Puluhan keluarga yang bernasib sama dengan Lukman dan Amaq Pandiana di Kecamatan Sembalun, Lombok Timur, bisa jadi masuk dalam 62 ribu lebih yang tidak jelas dan tanpa keterangan. Mereka sudah tercatat sebagai penerima dana stimulan bantuan pembangunan rumah korban gempa bumi dalam SK Bupati/Walikota, namun tak kunjung menerima bantuan.
Di Kota Mataram, sekitar 160 keluarga korban gempa bumi 2018 di lingkungan Gegutu Timur, Kelurahan Rembiga, Kecamatan Selaparang, juga mengaku belum tersentuh bantuan hingga kini.
Padahal, rumah mereka mengalami kerusakan akibat gempa bumi 2018 silam, dengan jenis kerusakan beragam mulai Rusak Ringan, Rusak Sedang, hingga beberapa di antaranya Rusak Berat (RB).
"Waktu pertama kali menyerahkan data itu ada sekitar 160 KK yang rumahnya rusak. Tapi sampai sekarang belum satu pun menerima bantuan," kata Ketua RT 02 Gegutu Timur, Farhan, kepada Mandalikapost.com.

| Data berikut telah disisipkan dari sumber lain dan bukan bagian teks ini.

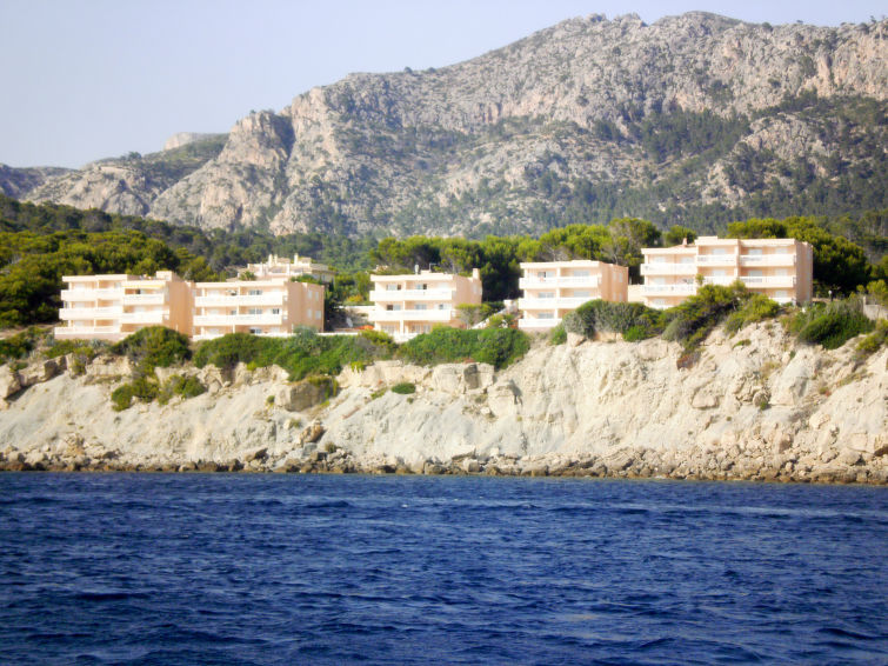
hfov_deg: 18.7
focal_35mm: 105
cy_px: 333
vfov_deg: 14.1
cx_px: 444
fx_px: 2693
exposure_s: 1/500
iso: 100
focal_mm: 18.6
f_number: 5.9
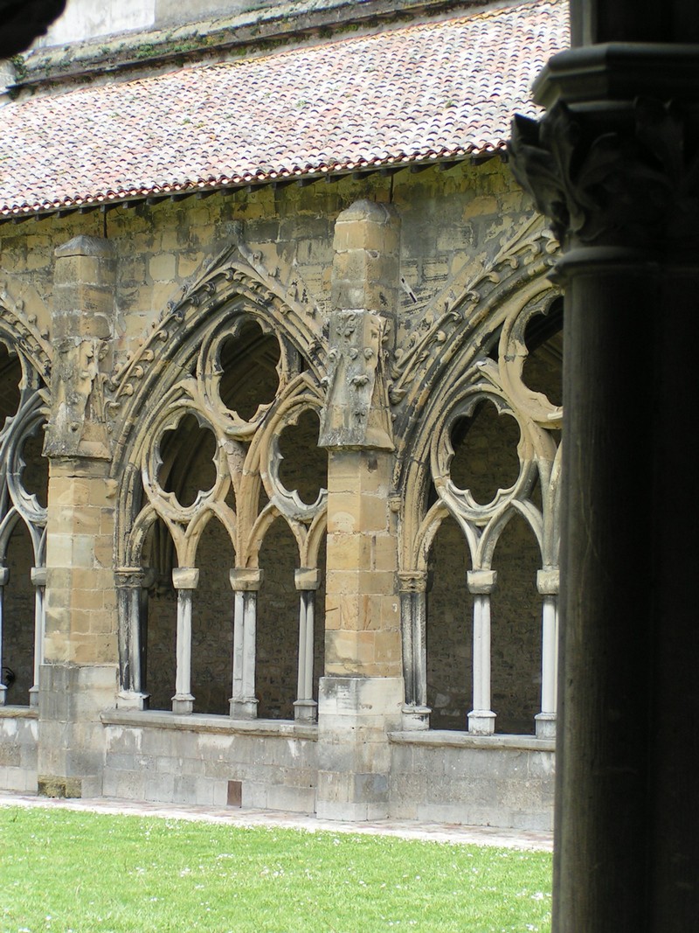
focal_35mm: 99
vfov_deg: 19.8
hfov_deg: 14.9
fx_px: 2666
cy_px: 466
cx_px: 350
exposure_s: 1/125
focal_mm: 15.2
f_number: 4.5
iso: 50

Farhan menjelaskan, sejak pasca gempa Agustus 2018, masyarakat yang rumahnya rusak sudah menyerahkan data berupa KTP dan KK kepada pihak Kelurahan Rembiga. Namun beberapa bulan berjalan setelah itu, tidak ada kepastian.
"Di RT 02 sendiri ada 16 KK yang rumahnya rusak akibat gempa 2018," katanya.
Warga yang rumahnya rusak sempat menanyakan tindaklanjut bantuan kepada kepala lingkungan dan juga ke pihak Kelurahan Rembiga, namun jawabannya selalu saja diminta menunggu dan bersabar.
Menurut Farhan, jika mengacu data awal maka diperkirakan sekitar 160 KK korban gempa di Gegutu Timur belum menerima bantuan.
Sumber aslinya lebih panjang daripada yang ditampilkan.